Across the state, projects funded by the four-year grant will serve about 28,000 students annually. Wisconsin is one of only seven states to receive a Safe Schools-Healthy Students grant.
Where is it going?
Among the issues that the School District of Beloit hopes to address are enhancing Positive Behavioral Interventions and Supports programs, anti-bullying, early childhood social and emotional development programs, alcohol and drug abuse prevention and additional help for students coping with after effects of early childhood trauma. Specifics have to be discussed and data analyzed before the exact allocation is determined.
"This year is a planning year, meetings run from now until August," said Executive Director of Pupil Services at the School District of Beloit Barbara Buffington. "We have to analyze data, find our deficits and create an action plan.

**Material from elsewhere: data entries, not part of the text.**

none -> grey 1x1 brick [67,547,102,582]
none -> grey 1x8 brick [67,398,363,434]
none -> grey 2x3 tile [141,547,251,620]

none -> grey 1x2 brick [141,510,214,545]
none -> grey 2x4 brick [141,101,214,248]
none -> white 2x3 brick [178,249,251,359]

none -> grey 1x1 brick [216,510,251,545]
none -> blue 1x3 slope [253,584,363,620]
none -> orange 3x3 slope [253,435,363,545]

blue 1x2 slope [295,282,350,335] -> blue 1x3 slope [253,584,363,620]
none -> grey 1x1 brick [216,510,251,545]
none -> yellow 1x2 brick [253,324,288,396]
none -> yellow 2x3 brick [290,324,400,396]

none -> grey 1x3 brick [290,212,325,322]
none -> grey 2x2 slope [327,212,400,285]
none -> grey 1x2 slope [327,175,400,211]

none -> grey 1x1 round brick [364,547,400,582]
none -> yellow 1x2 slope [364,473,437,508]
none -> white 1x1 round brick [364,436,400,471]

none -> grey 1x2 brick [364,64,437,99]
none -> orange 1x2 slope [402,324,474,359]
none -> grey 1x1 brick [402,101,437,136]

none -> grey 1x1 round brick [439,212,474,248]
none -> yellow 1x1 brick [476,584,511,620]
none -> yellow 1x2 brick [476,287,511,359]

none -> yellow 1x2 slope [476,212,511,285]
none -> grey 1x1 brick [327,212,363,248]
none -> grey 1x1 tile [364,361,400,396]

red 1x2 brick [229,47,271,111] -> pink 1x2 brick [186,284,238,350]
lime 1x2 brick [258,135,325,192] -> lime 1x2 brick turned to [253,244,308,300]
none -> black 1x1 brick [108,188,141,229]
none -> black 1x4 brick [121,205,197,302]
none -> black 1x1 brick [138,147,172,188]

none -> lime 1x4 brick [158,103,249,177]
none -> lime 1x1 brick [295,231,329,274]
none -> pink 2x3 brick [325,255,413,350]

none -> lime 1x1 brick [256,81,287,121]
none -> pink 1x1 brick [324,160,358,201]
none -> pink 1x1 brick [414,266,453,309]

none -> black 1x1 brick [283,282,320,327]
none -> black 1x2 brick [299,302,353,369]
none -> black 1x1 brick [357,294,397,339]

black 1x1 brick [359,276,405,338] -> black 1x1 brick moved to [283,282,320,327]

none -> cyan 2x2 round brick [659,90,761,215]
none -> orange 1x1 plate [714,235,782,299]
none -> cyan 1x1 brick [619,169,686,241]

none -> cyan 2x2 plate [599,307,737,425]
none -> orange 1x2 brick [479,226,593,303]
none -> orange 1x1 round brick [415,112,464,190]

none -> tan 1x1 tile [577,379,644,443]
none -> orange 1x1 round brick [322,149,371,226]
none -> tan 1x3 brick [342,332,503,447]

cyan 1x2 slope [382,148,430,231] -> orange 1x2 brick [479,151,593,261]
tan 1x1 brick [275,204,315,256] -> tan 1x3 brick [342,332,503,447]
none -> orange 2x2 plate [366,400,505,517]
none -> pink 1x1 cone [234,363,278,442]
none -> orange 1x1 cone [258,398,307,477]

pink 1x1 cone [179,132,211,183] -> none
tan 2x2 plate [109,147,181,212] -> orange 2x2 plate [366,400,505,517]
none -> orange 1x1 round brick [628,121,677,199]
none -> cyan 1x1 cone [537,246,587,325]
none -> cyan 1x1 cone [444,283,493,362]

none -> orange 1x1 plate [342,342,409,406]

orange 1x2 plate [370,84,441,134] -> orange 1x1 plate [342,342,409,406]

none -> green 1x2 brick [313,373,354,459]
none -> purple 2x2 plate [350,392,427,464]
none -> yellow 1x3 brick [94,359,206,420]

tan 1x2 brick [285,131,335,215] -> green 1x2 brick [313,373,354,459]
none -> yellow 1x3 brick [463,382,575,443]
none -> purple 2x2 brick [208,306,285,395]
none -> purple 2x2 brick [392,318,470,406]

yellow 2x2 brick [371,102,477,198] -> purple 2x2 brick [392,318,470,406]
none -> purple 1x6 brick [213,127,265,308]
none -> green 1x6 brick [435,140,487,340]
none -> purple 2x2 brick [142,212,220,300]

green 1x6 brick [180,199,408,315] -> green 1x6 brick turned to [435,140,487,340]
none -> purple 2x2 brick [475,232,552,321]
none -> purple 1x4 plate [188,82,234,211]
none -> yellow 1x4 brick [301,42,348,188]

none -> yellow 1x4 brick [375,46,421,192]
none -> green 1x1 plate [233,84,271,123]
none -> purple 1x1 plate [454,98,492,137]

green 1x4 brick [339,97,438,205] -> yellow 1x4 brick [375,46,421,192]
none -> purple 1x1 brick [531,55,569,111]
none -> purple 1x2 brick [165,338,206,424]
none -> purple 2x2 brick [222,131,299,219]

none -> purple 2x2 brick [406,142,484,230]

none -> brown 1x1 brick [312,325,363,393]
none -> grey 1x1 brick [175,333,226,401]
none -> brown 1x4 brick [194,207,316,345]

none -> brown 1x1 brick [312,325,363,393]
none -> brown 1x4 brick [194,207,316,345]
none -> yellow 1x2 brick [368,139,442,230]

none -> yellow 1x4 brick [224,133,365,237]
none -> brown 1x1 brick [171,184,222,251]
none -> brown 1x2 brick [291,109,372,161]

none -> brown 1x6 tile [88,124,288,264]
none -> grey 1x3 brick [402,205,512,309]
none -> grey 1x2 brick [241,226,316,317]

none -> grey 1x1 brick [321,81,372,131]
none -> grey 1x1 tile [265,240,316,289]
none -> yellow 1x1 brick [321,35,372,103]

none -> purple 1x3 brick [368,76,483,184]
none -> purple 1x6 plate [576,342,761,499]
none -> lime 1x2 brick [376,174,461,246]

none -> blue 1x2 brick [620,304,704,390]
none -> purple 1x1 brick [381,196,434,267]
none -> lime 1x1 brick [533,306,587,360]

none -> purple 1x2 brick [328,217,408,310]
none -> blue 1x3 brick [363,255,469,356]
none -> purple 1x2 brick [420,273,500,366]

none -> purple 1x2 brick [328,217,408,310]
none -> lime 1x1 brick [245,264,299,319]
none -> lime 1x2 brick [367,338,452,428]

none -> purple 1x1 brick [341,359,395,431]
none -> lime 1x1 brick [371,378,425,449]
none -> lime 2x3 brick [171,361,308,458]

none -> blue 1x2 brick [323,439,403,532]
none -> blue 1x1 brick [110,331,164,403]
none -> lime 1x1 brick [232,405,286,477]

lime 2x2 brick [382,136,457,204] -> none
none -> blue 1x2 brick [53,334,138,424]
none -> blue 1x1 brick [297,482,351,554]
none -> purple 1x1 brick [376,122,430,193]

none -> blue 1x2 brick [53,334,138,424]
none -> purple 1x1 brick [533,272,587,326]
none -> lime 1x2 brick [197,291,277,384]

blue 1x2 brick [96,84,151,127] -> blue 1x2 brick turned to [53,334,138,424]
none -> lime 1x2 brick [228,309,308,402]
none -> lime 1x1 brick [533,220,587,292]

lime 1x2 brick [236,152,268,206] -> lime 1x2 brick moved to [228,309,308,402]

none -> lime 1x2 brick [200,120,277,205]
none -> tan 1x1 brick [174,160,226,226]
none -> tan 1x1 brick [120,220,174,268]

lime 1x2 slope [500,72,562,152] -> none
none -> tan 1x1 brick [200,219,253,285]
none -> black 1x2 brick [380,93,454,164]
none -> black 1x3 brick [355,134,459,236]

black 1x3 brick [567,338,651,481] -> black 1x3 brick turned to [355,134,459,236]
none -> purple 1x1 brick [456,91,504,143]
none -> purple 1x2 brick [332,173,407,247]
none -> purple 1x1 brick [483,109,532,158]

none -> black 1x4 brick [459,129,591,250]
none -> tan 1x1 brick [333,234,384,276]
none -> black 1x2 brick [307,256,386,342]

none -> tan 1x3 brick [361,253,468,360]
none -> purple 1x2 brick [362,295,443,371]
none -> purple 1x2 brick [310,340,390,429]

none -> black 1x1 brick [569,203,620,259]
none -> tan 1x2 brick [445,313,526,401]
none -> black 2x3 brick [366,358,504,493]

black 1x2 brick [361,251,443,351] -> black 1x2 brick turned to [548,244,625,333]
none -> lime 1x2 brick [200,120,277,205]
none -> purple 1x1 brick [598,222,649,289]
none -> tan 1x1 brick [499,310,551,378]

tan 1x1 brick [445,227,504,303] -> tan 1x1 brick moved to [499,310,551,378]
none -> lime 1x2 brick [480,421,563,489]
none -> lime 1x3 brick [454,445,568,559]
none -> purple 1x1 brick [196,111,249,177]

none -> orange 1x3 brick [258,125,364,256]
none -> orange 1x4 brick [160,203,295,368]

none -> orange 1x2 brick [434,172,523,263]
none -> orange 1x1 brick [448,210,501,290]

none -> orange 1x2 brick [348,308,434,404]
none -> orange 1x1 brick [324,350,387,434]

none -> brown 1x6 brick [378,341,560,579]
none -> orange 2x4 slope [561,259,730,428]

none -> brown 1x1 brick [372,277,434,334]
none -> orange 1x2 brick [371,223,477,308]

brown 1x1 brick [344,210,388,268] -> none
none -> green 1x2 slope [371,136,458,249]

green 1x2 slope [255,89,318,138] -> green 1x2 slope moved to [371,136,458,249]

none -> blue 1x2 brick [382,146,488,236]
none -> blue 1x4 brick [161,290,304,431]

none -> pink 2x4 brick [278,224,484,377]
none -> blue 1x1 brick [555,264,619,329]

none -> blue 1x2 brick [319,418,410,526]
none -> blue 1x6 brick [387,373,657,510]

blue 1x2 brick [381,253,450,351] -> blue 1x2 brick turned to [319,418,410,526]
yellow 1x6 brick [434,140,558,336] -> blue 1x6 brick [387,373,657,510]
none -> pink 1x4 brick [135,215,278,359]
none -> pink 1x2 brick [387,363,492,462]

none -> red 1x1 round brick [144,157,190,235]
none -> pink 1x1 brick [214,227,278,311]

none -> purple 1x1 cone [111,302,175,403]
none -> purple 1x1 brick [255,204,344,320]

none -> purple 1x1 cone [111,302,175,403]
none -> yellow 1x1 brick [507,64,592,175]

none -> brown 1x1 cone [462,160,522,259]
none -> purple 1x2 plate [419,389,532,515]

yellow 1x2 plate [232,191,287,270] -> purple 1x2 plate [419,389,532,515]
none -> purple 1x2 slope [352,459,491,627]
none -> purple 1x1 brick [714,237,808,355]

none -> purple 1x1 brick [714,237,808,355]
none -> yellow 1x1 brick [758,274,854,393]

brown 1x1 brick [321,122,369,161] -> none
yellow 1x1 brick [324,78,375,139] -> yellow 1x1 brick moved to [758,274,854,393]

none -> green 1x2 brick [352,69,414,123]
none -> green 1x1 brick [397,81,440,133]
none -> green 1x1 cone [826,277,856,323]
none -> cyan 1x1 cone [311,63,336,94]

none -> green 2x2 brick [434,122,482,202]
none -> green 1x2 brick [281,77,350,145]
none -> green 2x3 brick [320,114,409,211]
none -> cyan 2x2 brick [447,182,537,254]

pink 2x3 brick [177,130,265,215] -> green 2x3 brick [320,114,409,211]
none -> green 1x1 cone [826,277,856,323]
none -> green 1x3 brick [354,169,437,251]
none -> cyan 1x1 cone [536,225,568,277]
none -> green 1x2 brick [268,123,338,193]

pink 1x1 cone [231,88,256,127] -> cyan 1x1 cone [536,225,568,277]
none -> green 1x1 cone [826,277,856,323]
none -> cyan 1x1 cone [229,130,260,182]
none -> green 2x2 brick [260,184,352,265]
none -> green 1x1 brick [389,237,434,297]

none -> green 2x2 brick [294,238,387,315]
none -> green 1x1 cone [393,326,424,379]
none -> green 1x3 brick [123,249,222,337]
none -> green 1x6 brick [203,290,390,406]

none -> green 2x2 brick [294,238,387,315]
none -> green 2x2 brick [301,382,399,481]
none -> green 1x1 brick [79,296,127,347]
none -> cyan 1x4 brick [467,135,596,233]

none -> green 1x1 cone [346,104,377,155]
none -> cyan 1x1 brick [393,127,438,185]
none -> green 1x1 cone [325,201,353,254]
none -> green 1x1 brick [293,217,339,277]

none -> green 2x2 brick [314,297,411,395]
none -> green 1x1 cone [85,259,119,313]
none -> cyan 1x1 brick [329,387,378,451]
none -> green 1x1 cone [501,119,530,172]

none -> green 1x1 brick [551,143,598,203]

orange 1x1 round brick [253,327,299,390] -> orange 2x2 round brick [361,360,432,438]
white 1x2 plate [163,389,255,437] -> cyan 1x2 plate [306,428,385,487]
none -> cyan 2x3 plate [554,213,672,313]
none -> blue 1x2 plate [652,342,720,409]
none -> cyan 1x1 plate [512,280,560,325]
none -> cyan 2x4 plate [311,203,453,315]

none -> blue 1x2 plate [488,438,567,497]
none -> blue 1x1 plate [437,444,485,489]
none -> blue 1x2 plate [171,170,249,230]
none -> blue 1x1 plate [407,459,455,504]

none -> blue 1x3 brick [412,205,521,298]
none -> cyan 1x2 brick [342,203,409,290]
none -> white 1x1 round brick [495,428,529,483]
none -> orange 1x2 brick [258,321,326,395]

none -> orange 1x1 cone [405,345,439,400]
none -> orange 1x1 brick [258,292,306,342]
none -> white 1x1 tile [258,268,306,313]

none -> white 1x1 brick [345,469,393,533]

Implementing our action plan would take place in year two, and depending on what our data says, it will indicate where specific needs are."
According to a DPI press release, in subsequent years of the project, evidence-based programs and practices will be implemented and evaluated. For example, if students have experienced early childhood trauma that impacts behavior and interferes with learning, schools might implement trauma-informed care. This type of program helps students cope with the effects of early trauma.
"Each district will form their own comprehensive plan based on their needs assessment," Herman said. "It’s a coordinated grant and what makes it really interesting is that the school district, mental health agencies and juvenile justice agencies all work together so that students and families have access to better mental health services."
Although a thorough examination will take place between now and August, Buffington thinks a significant portion of funds will probably be going toward early childhood education.
"I definitely believe there will be an increase of service in our early childhood education area," said Buffington. "I think that early intervention is key here. If I could speculate, I think our data will show that services are needed most with our young students, because if we intervene early the need for mental health services as these students grow up will be reduced."
Services such as Rock and Walworth County Head Start are on the front lines of early education intervention, along with support services for the family.
The added resources would give them opportunities to have a larger outreach effort and provide better service.
Head Start begins early as it can with its intervention, often as young as birth through 3 with some of its Early Head Start classrooms, which offer parents the opportunity to work alongside professionals to understand and foster their child’s early social skills and emotional development.
Although it’s too early to know exactly how the grant will be spent, Robers says that she’d like to see more outreach programs like the Supporting Children and Youth Who Struggle summit sponsored and strengthened. No matter the outcome, she thinks that the grant is coming at a good time and that the results will have a lasting impact on the community.
"I think the School District of Beloit is working really hard with families and with the community to take on these issues. I’m really glad they have this grant, it’s a huge community boost and it extends the reach of programs," said Robers. "It would be wonderful if we could break down the stigma around youth mental health. I don’t know that there’s a lot of mental health providers for really young children in our community."